Yick Wo v. Hopkins: Case Brief & Summary

Instructor: Ashley Miller

Ashley works in Higher Education and holds a Masters degree in Organizational Leadership

Yick Wo v. Hopkins (1886) was the first case to ask the Supreme Court how citizens could be protected against racial discrimination in the enforcement of local laws.

U.S. Constitution: Brief Overview

The United States Constitution consists of 2 parts; The Constitution itself and the Amendments. The Constitution will never change. The Amendments however are the way Congress has updated and clarified the Constitution over the years. In order for the Supreme Court to hear a case, the Plaintiff (or person who filed the lawsuit) has to say that the Constitution was being violated somehow. In our discussion of Yick Wo v. Hopkins (1886) the 14th Amendment and the equal protection clause are key players in the story.

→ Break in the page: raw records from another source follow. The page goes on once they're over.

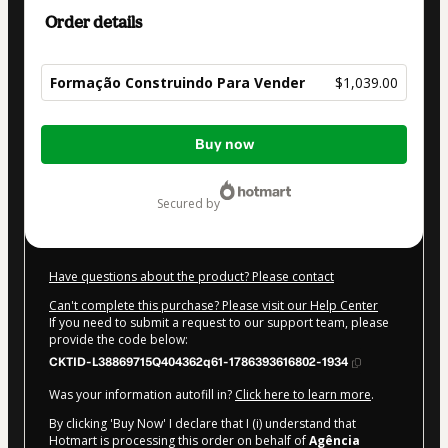
Order details
Formação Construindo Para Vender
$1,039.00
Total
Buy now
of
$1,039.00
secured by
Have questions about the product? Please contact
Can't complete this purchase? Please visit our Help Center
If you need to submit a request to our support team, please
provide the code below:
CKTID-L38869715Q404362q61-1786393616802-1934
Was your information autofill in?
Click here to learn more
.
By clicking 'Buy Now' I declare that I (i) understand that
Hotmart is processing this order on behalf of
Agência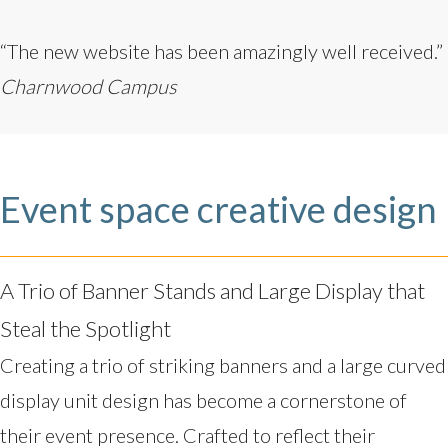
“The new website has been amazingly well received.”
Charnwood Campus
Event space creative design
A Trio of Banner Stands and Large Display that
Steal the Spotlight
Creating a trio of striking banners and a large curved
display unit design has become a cornerstone of
their event presence. Crafted to reflect their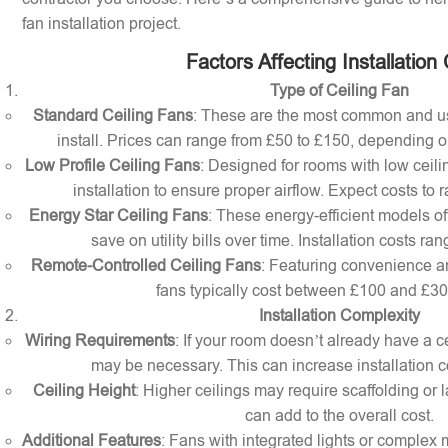
fan installation project.
Factors Affecting Installation
Type of Ceiling Fan
Standard Ceiling Fans
: These are the most common and us
install. Prices can range from £50 to £150, depending o
Low Profile Ceiling Fans
: Designed for rooms with low ceilin
installation to ensure proper airflow. Expect costs to
Energy Star Ceiling Fans
: These energy-efficient models of
save on utility bills over time. Installation costs r
Remote-Controlled Ceiling Fans
: Featuring convenience a
fans typically cost between £100 and £300 
Installation Complexity
Wiring Requirements
: If your room doesn’t already have a cei
may be necessary. This can increase installation c
Ceiling Height
: Higher ceilings may require scaffolding or l
can add to the overall cost.
Additional Features
: Fans with integrated lights or comple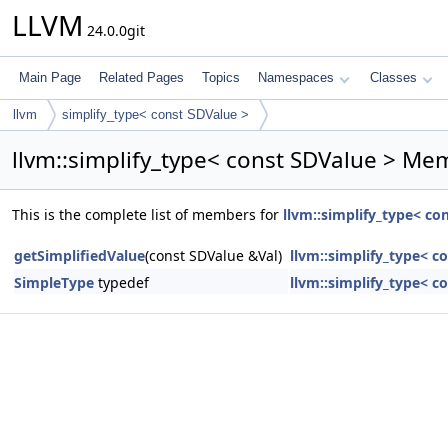
LLVM
24.0.0git
Main Page
Related Pages
Topics
Namespaces
Classes
llvm
simplify_type< const SDValue >
llvm::simplify_type< const SDValue > Mem
This is the complete list of members for
llvm::simplify_type< co
getSimplifiedValue
(const SDValue &Val)
llvm::simplify_type< c
SimpleType
typedef
llvm::simplify_type< c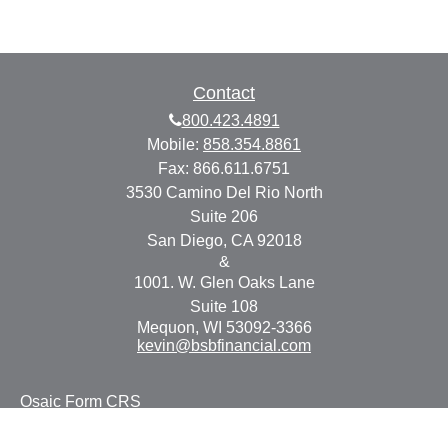
Contact
800.423.4891
Mobile:
858.354.8861
Fax:
866.611.6751
3530 Camino Del Rio North
Suite 206
San Diego,
CA
92018
&
1001. W. Glen Oaks Lane
Suite 108
Mequon,
WI
53092-3366
kevin@bsbfinancial.com
Osaic
Form CRS
Check the background of your financial professional on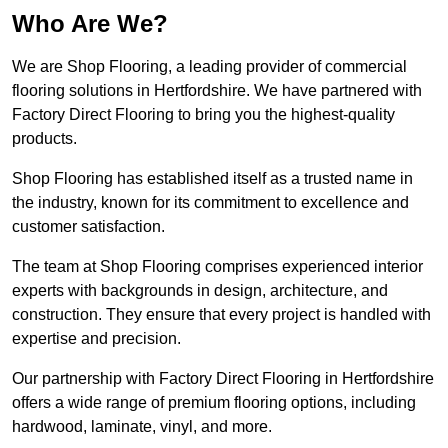
Who Are We?
We are Shop Flooring, a leading provider of commercial
flooring solutions in Hertfordshire. We have partnered with
Factory Direct Flooring to bring you the highest-quality
products.
Shop Flooring has established itself as a trusted name in
the industry, known for its commitment to excellence and
customer satisfaction.
The team at Shop Flooring comprises experienced interior
experts with backgrounds in design, architecture, and
construction. They ensure that every project is handled with
expertise and precision.
Our partnership with Factory Direct Flooring in Hertfordshire
offers a wide range of premium flooring options, including
hardwood, laminate, vinyl, and more.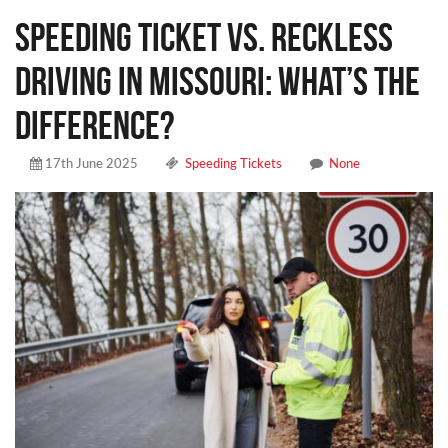
Speeding Ticket vs. Reckless
Driving in Missouri: What’s the
Difference?
17th June 2025
Speeding Tickets
None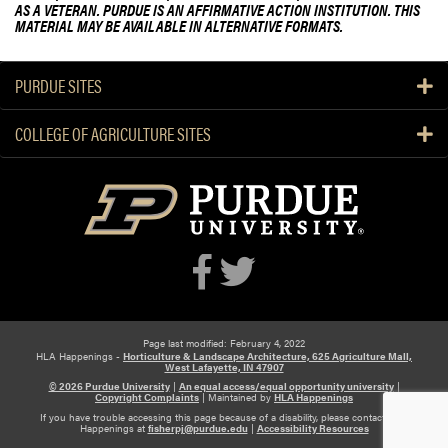
AS A VETERAN. PURDUE IS AN AFFIRMATIVE ACTION INSTITUTION. THIS
MATERIAL MAY BE AVAILABLE IN ALTERNATIVE FORMATS.
PURDUE SITES
COLLEGE OF AGRICULTURE SITES
Page last modified: February 4, 2022
HLA Happenings -
Horticulture & Landscape Architecture, 625 Agriculture Mall,
West Lafayette, IN 47907
© 2026 Purdue University
|
An equal access/equal opportunity university
|
Copyright Complaints
|
Maintained by
HLA Happenings
If you have trouble accessing this page because of a disability, please contact HLA
Happenings at
fisherpj@purdue.edu
|
Accessibility Resources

Fact of the Case and Supreme Court Ruling

During the turn of the 20th century, most laundry businesses in California were owned and operated by Chinese immigrants. The city of San Francisco passed a local ordinance that said anyone who operated a laundry in a wooden building needed to obtain a permit to do so. Sounds fair right? Sure - the ordinance itself was fine, but during the execution of the ordinance the Board of Supervisors got to decide who got the permits.

Overwhelmingly, the Board used their discretion to discriminate against Chinese owned laundry services, making it illegal for them to operate and faced them with fines for doing so without a permit. Sang Lee, the owner of Yick Wo Laundry was fined for continuing to operate without a permit.

The Yick Wo Laundry sued Sheriff Hopkins of San Francisco after he entered the laundry to arrest Sang Lee for operating without a permit and for not paying his fine. After the lower court and the Court of Appeals ruled against Sang Lee stating there was no violation in the city ordinance, the case was appealed to the U.S. Supreme Court.

After hearing arguments for both sides, the Court ruled that the city ordinance was not the problem - the enforcement of the ordinance was. Sang Lee and the Yick Wo Laundry were protected under the U.S. Constitution's 14th Amendment's equal protection clause, which states that everyone is equal under the law. In this case, the Yick Wo Laundry was denied a permit under the city's ordinance based on discrimination against the race of the owners. This case was the first to challenge racial discrimination and laid the groundwork for many other key Supreme Court decisions over the next decade.

Significance of the Ruling

Prior to 1886, racial discrimination was incredibly common. After the court ruling in Yick Wo v. Hopkins, the Court set precedent (meaning they made it clear going forward) that the law was blind to race and cannot discriminate based on that fact.